11. Les comptes-rendus d’entretien professionnel et les décisions refusant de réviser une évaluation professionnelle ne sont pas au nombre des actes soumis à une obligation de motivation par les dispositions de l’article L. 211-2 du code des relations entre le public et l’administration. Dès lors, le requérant n’est pas fondé à soutenir que la décision attaquée du 4 juin 2024 serait illégale du seul fait que le directeur général du CEREMA n’expose pas les raisons pour lesquelles il refuse de modifier l’appréciation générale de son compte-rendu professionnel au titre de l’année 2022 conformément à l’avis de la commission administrative paritaire, qui s’est prononcée en faveur de la modification de cette appréciation générale afin qu’il y soit mentionné que les actions de M. B… contribuent au rayonnement du CEREMA dans les domaines dans lesquels il intervient.
12. En dernier lieu, si le requérant fait valoir sa situation de souffrance au travail, qu’il avait signalée à plusieurs reprises et qui est à l’origine de son arrêt de maladie en 2022, la décision attaquée n’évoque pas la situation invoquée de souffrance au travail. Par suite, ce moyen doit être écarté comme inopérant.
13. Il résulte de ce qui précède que M. B… n’est pas fondé à demander l’annulation de la décision du 4 juin 2024.

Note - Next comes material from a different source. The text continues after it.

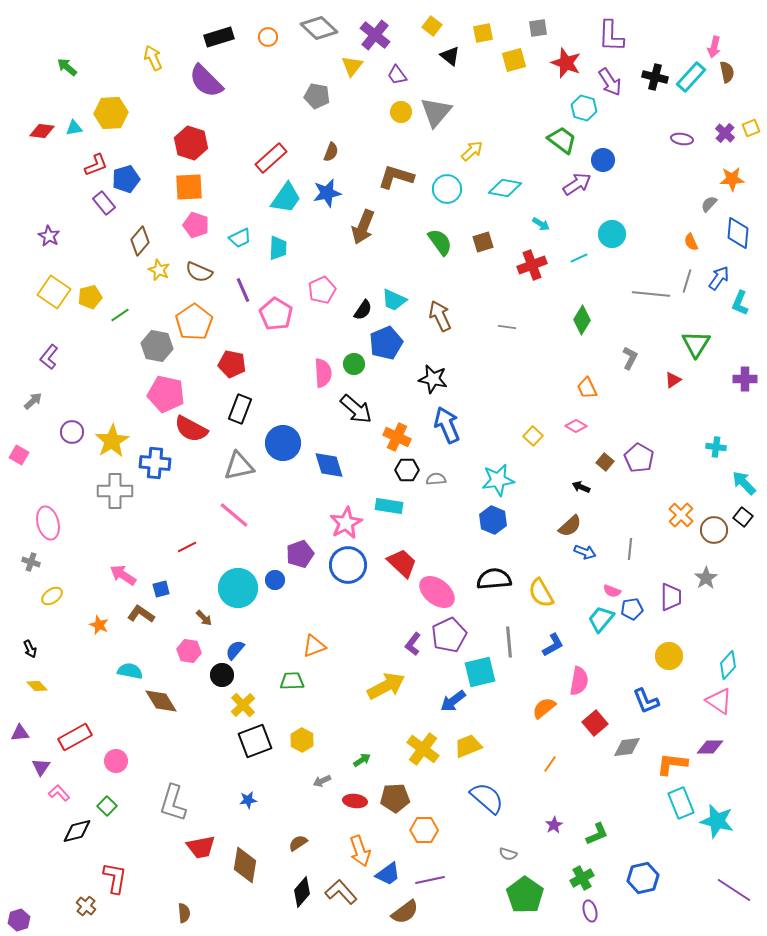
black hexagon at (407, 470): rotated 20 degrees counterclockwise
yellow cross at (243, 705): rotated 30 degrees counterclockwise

Sur les conclusions à fin d’injonction :
14. Le présent jugement, qui rejette les conclusions à fin d’annulation de la requête, n’appelle aucune mesure d’exécution.
D E C I D E :
Article 1er : La requête de M. B… est rejetée.
Article 2 : Le présent jugement sera notifié à M. A… B… et au Centre d’études et d’expertise sur les risques, l’environnement, la mobilité et l’aménagement.
Rendu public par mise à disposition au greffe le 6 janvier 2026.
La magistrate désignée,
V. Vaccaro-Planchet La greffière,
I. Rignol
La République mande et ordonne à la ministre de la transition écologique, de la biodiversité, de la forêt, de la mer et de la pêche en ce qui la concerne, et à tous commissaires de justice à ce requis en ce qui concerne les voies de droit commun contre les parties privées, de pourvoir à l’exécution de la présente décision.